▸ **Stated goal**
Write out every line of the listing below character for character, with no changes.

- - -

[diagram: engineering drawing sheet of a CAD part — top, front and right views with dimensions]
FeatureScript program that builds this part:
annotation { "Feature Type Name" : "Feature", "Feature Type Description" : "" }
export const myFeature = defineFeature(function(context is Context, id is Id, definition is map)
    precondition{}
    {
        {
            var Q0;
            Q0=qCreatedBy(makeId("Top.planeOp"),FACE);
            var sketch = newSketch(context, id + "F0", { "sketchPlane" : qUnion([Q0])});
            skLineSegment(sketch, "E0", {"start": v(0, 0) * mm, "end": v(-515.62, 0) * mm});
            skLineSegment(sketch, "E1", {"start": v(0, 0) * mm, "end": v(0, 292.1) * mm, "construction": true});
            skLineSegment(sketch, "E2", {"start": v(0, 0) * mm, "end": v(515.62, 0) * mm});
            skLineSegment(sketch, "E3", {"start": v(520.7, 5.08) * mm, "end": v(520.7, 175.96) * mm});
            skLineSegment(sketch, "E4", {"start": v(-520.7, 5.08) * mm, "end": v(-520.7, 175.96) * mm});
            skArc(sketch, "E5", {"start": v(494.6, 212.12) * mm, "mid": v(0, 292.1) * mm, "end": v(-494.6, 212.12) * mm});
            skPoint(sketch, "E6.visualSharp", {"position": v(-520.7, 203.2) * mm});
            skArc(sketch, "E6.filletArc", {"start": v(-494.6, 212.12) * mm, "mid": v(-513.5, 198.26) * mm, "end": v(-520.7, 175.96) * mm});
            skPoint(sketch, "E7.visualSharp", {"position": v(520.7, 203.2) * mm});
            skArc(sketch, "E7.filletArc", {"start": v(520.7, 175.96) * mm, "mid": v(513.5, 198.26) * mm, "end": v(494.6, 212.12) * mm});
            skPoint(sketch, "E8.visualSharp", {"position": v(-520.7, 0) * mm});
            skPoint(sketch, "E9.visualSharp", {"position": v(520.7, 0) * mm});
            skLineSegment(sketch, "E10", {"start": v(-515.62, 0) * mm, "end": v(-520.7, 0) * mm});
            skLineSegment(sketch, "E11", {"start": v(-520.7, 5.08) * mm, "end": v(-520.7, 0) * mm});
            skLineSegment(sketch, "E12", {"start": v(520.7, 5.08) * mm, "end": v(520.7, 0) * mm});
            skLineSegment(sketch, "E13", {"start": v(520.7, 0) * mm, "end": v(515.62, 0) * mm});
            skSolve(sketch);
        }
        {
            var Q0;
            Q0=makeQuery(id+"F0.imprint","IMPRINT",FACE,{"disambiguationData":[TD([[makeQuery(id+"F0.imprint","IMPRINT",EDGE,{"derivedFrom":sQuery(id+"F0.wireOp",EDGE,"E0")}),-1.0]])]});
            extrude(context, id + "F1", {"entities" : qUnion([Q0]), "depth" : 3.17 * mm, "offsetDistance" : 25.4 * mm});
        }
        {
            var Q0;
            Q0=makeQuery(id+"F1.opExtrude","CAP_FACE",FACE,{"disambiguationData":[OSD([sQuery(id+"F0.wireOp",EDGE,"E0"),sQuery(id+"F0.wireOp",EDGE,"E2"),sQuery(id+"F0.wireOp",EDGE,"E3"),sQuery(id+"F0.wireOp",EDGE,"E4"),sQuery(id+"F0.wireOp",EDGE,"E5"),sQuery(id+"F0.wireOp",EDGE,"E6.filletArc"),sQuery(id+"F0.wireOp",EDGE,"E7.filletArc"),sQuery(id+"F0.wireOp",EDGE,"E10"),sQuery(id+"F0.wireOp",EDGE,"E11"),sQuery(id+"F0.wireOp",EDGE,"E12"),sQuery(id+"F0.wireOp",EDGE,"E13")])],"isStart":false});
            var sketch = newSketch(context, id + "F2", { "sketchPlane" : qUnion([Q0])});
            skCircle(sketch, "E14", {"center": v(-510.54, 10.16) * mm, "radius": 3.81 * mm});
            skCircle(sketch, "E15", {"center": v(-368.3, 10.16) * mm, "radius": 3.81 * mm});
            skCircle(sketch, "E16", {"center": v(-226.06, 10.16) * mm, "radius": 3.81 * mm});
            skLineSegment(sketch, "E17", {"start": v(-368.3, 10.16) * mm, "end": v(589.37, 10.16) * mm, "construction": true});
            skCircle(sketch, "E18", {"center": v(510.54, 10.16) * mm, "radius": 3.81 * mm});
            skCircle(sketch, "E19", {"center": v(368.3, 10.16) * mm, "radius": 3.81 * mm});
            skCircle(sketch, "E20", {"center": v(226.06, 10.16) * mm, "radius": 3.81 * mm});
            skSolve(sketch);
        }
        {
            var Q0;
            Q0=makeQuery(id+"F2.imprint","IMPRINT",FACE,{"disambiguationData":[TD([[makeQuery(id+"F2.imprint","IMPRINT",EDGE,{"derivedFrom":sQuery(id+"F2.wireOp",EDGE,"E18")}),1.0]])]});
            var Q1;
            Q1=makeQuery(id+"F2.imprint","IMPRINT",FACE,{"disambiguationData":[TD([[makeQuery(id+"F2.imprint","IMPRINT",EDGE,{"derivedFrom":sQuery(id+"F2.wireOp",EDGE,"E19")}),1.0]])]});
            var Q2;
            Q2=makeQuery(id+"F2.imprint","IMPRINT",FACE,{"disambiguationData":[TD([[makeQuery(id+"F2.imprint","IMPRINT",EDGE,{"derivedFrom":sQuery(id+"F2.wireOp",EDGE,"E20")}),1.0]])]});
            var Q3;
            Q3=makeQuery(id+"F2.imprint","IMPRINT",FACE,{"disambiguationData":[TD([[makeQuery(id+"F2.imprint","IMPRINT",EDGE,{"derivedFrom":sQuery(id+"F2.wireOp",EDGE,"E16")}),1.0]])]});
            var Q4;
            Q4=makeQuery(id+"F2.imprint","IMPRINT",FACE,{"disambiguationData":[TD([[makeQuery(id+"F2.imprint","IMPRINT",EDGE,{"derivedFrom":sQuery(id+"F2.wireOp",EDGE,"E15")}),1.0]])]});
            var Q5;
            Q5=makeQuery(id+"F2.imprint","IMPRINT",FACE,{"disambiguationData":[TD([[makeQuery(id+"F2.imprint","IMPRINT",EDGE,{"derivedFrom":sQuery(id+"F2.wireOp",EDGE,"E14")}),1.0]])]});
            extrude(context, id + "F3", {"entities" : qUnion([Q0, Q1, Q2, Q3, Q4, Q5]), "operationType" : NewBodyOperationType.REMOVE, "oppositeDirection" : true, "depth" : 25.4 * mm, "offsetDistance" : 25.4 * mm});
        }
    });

- - -

▸ **Output for this exercise**
[diagram: engineering drawing sheet of a CAD part — top, front and right views with dimensions]
FeatureScript program that builds this part:
annotation { "Feature Type Name" : "Feature", "Feature Type Description" : "" }
export const myFeature = defineFeature(function(context is Context, id is Id, definition is map)
    precondition{}
    {
        {
            var Q0;
            Q0=qCreatedBy(makeId("Top.planeOp"),FACE);
            var sketch = newSketch(context, id + "F0", { "sketchPlane" : qUnion([Q0])});
            skLineSegment(sketch, "E0", {"start": v(0, 0) * mm, "end": v(-515.62, 0) * mm});
            skLineSegment(sketch, "E1", {"start": v(0, 0) * mm, "end": v(0, 292.1) * mm, "construction": true});
            skLineSegment(sketch, "E2", {"start": v(0, 0) * mm, "end": v(515.62, 0) * mm});
            skLineSegment(sketch, "E3", {"start": v(520.7, 5.08) * mm, "end": v(520.7, 175.96) * mm});
            skLineSegment(sketch, "E4", {"start": v(-520.7, 5.08) * mm, "end": v(-520.7, 175.96) * mm});
            skArc(sketch, "E5", {"start": v(494.6, 212.12) * mm, "mid": v(0, 292.1) * mm, "end": v(-494.6, 212.12) * mm});
            skPoint(sketch, "E6.visualSharp", {"position": v(-520.7, 203.2) * mm});
            skArc(sketch, "E6.filletArc", {"start": v(-494.6, 212.12) * mm, "mid": v(-513.5, 198.26) * mm, "end": v(-520.7, 175.96) * mm});
            skPoint(sketch, "E7.visualSharp", {"position": v(520.7, 203.2) * mm});
            skArc(sketch, "E7.filletArc", {"start": v(520.7, 175.96) * mm, "mid": v(513.5, 198.26) * mm, "end": v(494.6, 212.12) * mm});
            skPoint(sketch, "E8.visualSharp", {"position": v(-520.7, 0) * mm});
            skPoint(sketch, "E9.visualSharp", {"position": v(520.7, 0) * mm});
            skLineSegment(sketch, "E10", {"start": v(-515.62, 0) * mm, "end": v(-520.7, 0) * mm});
            skLineSegment(sketch, "E11", {"start": v(-520.7, 5.08) * mm, "end": v(-520.7, 0) * mm});
            skLineSegment(sketch, "E12", {"start": v(520.7, 5.08) * mm, "end": v(520.7, 0) * mm});
            skLineSegment(sketch, "E13", {"start": v(520.7, 0) * mm, "end": v(515.62, 0) * mm});
            skSolve(sketch);
        }
        {
            var Q0;
            Q0=makeQuery(id+"F0.imprint","IMPRINT",FACE,{"disambiguationData":[TD([[makeQuery(id+"F0.imprint","IMPRINT",EDGE,{"derivedFrom":sQuery(id+"F0.wireOp",EDGE,"E0")}),-1.0]])]});
            extrude(context, id + "F1", {"entities" : qUnion([Q0]), "depth" : 3.17 * mm, "offsetDistance" : 25.4 * mm});
        }
        {
            var Q0;
            Q0=makeQuery(id+"F1.opExtrude","CAP_FACE",FACE,{"disambiguationData":[OSD([sQuery(id+"F0.wireOp",EDGE,"E0"),sQuery(id+"F0.wireOp",EDGE,"E2"),sQuery(id+"F0.wireOp",EDGE,"E3"),sQuery(id+"F0.wireOp",EDGE,"E4"),sQuery(id+"F0.wireOp",EDGE,"E5"),sQuery(id+"F0.wireOp",EDGE,"E6.filletArc"),sQuery(id+"F0.wireOp",EDGE,"E7.filletArc"),sQuery(id+"F0.wireOp",EDGE,"E10"),sQuery(id+"F0.wireOp",EDGE,"E11"),sQuery(id+"F0.wireOp",EDGE,"E12"),sQuery(id+"F0.wireOp",EDGE,"E13")])],"isStart":false});
            var sketch = newSketch(context, id + "F2", { "sketchPlane" : qUnion([Q0])});
            skCircle(sketch, "E14", {"center": v(-510.54, 10.16) * mm, "radius": 3.81 * mm});
            skCircle(sketch, "E15", {"center": v(-368.3, 10.16) * mm, "radius": 3.81 * mm});
            skCircle(sketch, "E16", {"center": v(-226.06, 10.16) * mm, "radius": 3.81 * mm});
            skLineSegment(sketch, "E17", {"start": v(-368.3, 10.16) * mm, "end": v(589.37, 10.16) * mm, "construction": true});
            skCircle(sketch, "E18", {"center": v(510.54, 10.16) * mm, "radius": 3.81 * mm});
            skCircle(sketch, "E19", {"center": v(368.3, 10.16) * mm, "radius": 3.81 * mm});
            skCircle(sketch, "E20", {"center": v(226.06, 10.16) * mm, "radius": 3.81 * mm});
            skSolve(sketch);
        }
        {
            var Q0;
            Q0=makeQuery(id+"F2.imprint","IMPRINT",FACE,{"disambiguationData":[TD([[makeQuery(id+"F2.imprint","IMPRINT",EDGE,{"derivedFrom":sQuery(id+"F2.wireOp",EDGE,"E18")}),1.0]])]});
            var Q1;
            Q1=makeQuery(id+"F2.imprint","IMPRINT",FACE,{"disambiguationData":[TD([[makeQuery(id+"F2.imprint","IMPRINT",EDGE,{"derivedFrom":sQuery(id+"F2.wireOp",EDGE,"E19")}),1.0]])]});
            var Q2;
            Q2=makeQuery(id+"F2.imprint","IMPRINT",FACE,{"disambiguationData":[TD([[makeQuery(id+"F2.imprint","IMPRINT",EDGE,{"derivedFrom":sQuery(id+"F2.wireOp",EDGE,"E20")}),1.0]])]});
            var Q3;
            Q3=makeQuery(id+"F2.imprint","IMPRINT",FACE,{"disambiguationData":[TD([[makeQuery(id+"F2.imprint","IMPRINT",EDGE,{"derivedFrom":sQuery(id+"F2.wireOp",EDGE,"E16")}),1.0]])]});
            var Q4;
            Q4=makeQuery(id+"F2.imprint","IMPRINT",FACE,{"disambiguationData":[TD([[makeQuery(id+"F2.imprint","IMPRINT",EDGE,{"derivedFrom":sQuery(id+"F2.wireOp",EDGE,"E15")}),1.0]])]});
            var Q5;
            Q5=makeQuery(id+"F2.imprint","IMPRINT",FACE,{"disambiguationData":[TD([[makeQuery(id+"F2.imprint","IMPRINT",EDGE,{"derivedFrom":sQuery(id+"F2.wireOp",EDGE,"E14")}),1.0]])]});
            extrude(context, id + "F3", {"entities" : qUnion([Q0, Q1, Q2, Q3, Q4, Q5]), "operationType" : NewBodyOperationType.REMOVE, "oppositeDirection" : true, "depth" : 25.4 * mm, "offsetDistance" : 25.4 * mm});
        }
    });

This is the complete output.